Así entonces, el reciente ritmo de crecimiento, tanto de la deuda como de la financiación alternativa, ha generado inquietud entre los inversionistas. Los ciclos de retroalimentación creados por las relaciones de ingresos y capital entre algunas de las mayores empresas públicas estadounidenses y las empresas de IA más pequeñas aumentan el riesgo de que la tensión en una parte del ecosistema de IA afecte a los inversionistas de todo el complejo. Lo importante, entonces, es hacer una adecuada gestión de riesgo y privilegiar activos de calidad.
Finalmente, respecto al “riesgo circular” Capex y Monetización. El ecosistema de IA se ha convertido en un círculo cerrado donde el capital, el cómputo y la infraestructura se retroalimentan: OpenAI concentra la demanda, Nvidia provee el poder de cómputo, y Microsoft y Oracle financian y operan la nube que lo hace posible.

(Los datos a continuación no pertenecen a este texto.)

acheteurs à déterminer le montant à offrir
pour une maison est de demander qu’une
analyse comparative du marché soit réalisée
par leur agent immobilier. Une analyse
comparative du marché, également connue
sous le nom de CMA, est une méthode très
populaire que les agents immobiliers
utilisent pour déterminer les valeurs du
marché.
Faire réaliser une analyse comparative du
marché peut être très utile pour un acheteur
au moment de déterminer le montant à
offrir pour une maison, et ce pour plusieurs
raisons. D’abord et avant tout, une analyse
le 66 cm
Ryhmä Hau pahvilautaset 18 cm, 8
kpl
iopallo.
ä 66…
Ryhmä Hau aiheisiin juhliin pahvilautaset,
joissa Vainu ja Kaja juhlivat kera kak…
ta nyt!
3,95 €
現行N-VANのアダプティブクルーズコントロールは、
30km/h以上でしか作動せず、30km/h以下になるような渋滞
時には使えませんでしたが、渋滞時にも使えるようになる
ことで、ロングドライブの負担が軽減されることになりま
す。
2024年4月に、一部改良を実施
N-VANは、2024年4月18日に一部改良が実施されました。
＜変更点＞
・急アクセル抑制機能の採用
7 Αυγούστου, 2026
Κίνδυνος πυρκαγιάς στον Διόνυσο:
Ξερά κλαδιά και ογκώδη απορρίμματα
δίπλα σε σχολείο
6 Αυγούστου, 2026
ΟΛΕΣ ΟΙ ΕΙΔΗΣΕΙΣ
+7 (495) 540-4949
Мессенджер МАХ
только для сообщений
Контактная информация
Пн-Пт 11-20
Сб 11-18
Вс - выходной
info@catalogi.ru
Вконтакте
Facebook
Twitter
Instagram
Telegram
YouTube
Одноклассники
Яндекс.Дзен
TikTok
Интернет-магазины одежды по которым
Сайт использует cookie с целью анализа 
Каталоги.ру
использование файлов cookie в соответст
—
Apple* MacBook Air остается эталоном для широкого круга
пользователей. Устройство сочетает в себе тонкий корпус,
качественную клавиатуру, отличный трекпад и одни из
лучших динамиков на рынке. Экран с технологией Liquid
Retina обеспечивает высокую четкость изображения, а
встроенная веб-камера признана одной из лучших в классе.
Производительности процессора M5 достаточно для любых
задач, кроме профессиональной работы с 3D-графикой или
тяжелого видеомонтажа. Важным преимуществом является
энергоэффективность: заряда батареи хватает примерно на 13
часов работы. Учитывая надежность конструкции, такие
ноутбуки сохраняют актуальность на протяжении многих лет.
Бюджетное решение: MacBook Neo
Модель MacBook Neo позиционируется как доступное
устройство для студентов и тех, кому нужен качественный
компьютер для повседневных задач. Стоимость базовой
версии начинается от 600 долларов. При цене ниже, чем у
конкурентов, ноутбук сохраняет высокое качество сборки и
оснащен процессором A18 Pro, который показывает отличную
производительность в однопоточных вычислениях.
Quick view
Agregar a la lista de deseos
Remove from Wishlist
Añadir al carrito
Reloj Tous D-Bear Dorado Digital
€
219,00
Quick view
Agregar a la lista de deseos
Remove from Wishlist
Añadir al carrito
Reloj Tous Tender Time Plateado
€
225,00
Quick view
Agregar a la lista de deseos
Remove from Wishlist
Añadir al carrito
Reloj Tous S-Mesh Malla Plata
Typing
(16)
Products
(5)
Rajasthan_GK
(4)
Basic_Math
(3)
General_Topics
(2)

La mayor preocupación es la monetización de estas inversiones. Para alcanzar una tasa de retorno del 10% en las inversiones modeladas hasta 2030, se requerirían aproximadamente US$650 mil millones de ingresos anuales a perpetuidad, según estimaciones de JPM. Las fuentes advierten sobre el riesgo de que la curva de ingresos no se materialice al ritmo que justifique la inversión, citando el boom de telecomunicaciones y fibra como un posible paralelismo histórico de lo que podría salir mal.
Un mensaje final para nuestros clientes…. En la mayoría de los casos, una cartera de activos múltiples y bien diversificada es la mejor manera de afrontar los riesgos de mercado, y la estrategia de inversión debe seguir adaptándose a los cronogramas personales, las necesidades de liquidez y los niveles de tolerancia al riesgo.